**PROBLEM TO SOLVE**
Below are entries; copy exactly the lines from the one with "stained for a" through the one with "stained with a", both included, and leave out the rest.

(Collected data)
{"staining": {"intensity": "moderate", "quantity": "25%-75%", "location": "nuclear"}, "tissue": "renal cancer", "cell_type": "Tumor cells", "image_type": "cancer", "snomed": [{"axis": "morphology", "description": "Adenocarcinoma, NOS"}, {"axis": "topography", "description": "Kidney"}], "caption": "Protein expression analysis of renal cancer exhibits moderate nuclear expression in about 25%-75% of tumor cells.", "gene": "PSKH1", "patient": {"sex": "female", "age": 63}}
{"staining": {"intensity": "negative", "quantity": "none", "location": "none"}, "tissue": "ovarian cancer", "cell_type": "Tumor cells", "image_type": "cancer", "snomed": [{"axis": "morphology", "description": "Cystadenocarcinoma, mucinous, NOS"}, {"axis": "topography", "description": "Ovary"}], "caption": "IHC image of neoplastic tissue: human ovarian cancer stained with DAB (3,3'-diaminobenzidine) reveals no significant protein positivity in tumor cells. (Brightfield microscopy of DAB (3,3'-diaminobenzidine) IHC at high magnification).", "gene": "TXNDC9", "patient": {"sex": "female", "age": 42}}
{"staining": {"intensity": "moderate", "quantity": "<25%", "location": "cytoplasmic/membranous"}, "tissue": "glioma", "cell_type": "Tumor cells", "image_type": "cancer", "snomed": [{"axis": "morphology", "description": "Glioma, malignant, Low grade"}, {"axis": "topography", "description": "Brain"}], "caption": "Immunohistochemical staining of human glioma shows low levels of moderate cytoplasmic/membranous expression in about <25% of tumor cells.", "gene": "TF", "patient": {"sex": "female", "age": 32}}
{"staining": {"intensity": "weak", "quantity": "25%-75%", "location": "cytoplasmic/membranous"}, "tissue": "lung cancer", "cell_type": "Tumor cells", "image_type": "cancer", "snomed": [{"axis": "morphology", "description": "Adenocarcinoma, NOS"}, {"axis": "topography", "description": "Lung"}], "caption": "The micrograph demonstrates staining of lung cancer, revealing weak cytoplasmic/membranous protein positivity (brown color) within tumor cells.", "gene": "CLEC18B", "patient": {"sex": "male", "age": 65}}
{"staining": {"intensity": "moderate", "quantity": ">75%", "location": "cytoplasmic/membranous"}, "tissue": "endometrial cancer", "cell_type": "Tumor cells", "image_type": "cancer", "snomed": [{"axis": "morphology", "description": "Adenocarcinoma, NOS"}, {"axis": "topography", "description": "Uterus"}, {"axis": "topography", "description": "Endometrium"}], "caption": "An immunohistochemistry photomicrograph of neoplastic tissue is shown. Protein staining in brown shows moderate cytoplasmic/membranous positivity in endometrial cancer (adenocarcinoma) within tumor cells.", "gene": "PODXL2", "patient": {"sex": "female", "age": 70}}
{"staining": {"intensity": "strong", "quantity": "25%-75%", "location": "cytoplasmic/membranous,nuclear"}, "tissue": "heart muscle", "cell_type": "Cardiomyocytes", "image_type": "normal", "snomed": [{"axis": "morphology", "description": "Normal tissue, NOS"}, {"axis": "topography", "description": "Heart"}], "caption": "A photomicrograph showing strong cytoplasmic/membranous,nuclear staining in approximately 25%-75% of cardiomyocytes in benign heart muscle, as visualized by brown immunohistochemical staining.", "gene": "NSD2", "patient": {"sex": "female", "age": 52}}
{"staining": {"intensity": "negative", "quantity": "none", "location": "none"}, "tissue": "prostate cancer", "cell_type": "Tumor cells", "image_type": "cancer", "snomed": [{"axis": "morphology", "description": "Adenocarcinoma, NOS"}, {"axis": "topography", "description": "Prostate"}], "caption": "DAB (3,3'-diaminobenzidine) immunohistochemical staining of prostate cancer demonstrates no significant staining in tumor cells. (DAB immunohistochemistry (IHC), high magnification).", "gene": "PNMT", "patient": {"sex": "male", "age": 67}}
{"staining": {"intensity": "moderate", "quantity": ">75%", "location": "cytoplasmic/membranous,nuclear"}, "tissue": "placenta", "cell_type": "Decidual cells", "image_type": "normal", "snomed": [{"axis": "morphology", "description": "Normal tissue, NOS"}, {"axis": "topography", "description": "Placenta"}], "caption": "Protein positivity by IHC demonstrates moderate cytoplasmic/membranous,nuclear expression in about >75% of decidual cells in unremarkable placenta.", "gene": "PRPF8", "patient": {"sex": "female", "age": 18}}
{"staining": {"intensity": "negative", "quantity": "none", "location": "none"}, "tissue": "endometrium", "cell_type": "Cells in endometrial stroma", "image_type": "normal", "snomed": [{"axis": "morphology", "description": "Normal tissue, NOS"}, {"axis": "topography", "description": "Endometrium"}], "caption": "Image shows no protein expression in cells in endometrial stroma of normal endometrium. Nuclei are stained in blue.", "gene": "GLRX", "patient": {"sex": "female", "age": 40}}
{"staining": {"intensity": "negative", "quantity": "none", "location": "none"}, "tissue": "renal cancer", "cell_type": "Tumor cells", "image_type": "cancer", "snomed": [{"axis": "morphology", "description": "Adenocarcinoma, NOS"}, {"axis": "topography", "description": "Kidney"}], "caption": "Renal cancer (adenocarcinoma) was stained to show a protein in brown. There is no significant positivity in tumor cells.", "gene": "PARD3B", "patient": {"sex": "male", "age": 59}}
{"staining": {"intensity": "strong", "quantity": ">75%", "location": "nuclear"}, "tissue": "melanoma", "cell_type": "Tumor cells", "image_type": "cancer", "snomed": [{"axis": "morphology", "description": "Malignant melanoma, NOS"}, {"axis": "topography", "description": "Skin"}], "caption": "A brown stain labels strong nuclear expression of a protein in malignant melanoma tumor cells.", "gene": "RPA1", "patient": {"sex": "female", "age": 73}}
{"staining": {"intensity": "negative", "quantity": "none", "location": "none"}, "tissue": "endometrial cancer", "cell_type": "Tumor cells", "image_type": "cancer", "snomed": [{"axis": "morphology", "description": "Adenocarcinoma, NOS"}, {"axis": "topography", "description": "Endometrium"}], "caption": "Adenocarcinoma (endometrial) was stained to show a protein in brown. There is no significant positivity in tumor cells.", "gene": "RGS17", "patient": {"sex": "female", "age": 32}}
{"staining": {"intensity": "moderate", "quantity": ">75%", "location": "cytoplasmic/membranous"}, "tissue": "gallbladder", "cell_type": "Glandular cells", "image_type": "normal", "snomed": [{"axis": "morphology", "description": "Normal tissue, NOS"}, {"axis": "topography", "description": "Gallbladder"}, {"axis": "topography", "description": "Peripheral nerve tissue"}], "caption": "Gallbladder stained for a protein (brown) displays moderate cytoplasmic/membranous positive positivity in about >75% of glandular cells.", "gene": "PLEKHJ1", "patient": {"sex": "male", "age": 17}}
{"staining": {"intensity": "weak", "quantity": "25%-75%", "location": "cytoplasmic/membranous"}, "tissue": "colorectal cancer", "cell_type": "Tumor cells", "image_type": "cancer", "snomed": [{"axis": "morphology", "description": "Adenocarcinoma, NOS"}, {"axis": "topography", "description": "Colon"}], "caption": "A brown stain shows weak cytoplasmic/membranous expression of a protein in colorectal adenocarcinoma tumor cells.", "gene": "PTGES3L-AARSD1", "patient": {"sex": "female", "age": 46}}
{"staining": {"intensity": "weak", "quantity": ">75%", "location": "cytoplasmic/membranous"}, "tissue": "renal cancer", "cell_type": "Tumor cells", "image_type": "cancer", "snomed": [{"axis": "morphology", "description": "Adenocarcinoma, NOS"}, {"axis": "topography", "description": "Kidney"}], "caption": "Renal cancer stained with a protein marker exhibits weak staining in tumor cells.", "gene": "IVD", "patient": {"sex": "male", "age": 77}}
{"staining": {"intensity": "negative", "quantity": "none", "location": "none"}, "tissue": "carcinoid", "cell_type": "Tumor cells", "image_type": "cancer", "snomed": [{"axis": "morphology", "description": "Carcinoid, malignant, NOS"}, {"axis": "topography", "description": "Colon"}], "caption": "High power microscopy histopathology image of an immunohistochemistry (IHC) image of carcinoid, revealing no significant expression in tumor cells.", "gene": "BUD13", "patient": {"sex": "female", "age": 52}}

**ANSWER SECTION**
{"staining": {"intensity": "moderate", "quantity": ">75%", "location": "cytoplasmic/membranous"}, "tissue": "gallbladder", "cell_type": "Glandular cells", "image_type": "normal", "snomed": [{"axis": "morphology", "description": "Normal tissue, NOS"}, {"axis": "topography", "description": "Gallbladder"}, {"axis": "topography", "description": "Peripheral nerve tissue"}], "caption": "Gallbladder stained for a protein (brown) displays moderate cytoplasmic/membranous positive positivity in about >75% of glandular cells.", "gene": "PLEKHJ1", "patient": {"sex": "male", "age": 17}}
{"staining": {"intensity": "weak", "quantity": "25%-75%", "location": "cytoplasmic/membranous"}, "tissue": "colorectal cancer", "cell_type": "Tumor cells", "image_type": "cancer", "snomed": [{"axis": "morphology", "description": "Adenocarcinoma, NOS"}, {"axis": "topography", "description": "Colon"}], "caption": "A brown stain shows weak cytoplasmic/membranous expression of a protein in colorectal adenocarcinoma tumor cells.", "gene": "PTGES3L-AARSD1", "patient": {"sex": "female", "age": 46}}
{"staining": {"intensity": "weak", "quantity": ">75%", "location": "cytoplasmic/membranous"}, "tissue": "renal cancer", "cell_type": "Tumor cells", "image_type": "cancer", "snomed": [{"axis": "morphology", "description": "Adenocarcinoma, NOS"}, {"axis": "topography", "description": "Kidney"}], "caption": "Renal cancer stained with a protein marker exhibits weak staining in tumor cells.", "gene": "IVD", "patient": {"sex": "male", "age": 77}}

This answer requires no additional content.